We recommend Roger Dudler’s git guide to help you wrap your head around git. For basic Bizzflow usage, you need to be familiar at least with following git subcommands:

  • git clone
  • git pull/push
  • git commit
  • git add

Excelent free git hosting is provided e.g. by gitlab or github, but any git hosting with SSH key authentication will work with Bizzflow.

ssh

You may be familiar openssh client tools such as ssh and ssh-keygen. If so, good for you. If not, please note that you cannot install Bizzflow without a private SSH key. If you do not want to install openssh, you can try generating SSH key using online services, but we strongly discourage from doing so. You can find detailed instructions on how to generate SSH key later in installation guide.

Database tools

It doesn’t matter which tool will you be using, as long as it is compatible with the warehouse you have selected for your Bizzflow installation.

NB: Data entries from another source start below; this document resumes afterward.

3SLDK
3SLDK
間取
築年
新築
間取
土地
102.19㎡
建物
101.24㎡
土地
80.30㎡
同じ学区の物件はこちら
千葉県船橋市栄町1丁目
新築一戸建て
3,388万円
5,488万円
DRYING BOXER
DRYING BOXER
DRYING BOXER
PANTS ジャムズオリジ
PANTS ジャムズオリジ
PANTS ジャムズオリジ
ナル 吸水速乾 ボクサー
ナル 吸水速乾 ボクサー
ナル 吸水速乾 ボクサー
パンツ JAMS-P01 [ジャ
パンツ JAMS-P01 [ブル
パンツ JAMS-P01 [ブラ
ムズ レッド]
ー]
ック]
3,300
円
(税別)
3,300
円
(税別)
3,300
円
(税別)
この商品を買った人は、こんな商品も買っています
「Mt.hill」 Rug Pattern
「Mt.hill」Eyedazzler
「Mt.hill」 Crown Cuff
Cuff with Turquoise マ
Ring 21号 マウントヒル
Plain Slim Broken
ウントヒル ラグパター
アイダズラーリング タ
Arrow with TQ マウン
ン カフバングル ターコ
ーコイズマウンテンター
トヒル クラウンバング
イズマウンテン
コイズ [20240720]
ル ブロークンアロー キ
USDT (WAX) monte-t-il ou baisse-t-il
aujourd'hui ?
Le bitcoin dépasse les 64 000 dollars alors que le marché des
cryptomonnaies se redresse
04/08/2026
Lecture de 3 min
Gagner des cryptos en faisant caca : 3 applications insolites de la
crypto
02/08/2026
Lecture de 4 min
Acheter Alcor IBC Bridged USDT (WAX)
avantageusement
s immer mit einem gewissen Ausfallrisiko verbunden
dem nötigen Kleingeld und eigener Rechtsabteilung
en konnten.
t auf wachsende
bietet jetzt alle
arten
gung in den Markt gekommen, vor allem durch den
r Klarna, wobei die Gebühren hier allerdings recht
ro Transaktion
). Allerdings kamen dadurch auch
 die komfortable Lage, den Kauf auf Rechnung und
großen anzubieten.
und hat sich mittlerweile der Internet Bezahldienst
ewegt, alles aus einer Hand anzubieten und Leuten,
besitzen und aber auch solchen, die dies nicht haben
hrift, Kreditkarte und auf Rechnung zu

We recommend using a multi-database tool such as DBeaver or DataGrip.

Minimal cloud requirements

The setup creates virtual machines and database of the following types:

AzureGCPAWS
vm-airflowStandard_B2msn2-standard-2t3.medium
vm-workerStandard_B2msn2-standard-2t3.large
scheduler postgres databaseB_Standard_B1msdb-g1-smalldb.t3.small
main databaseMSSQLServerBigquerySnowflake

The specified VM and database types should be considered the minimal required configuration to run a small scale project. Keep in mind that as your project grows, the performance of your virtual machines will have to grow with it in order to keep your pipelines from failing.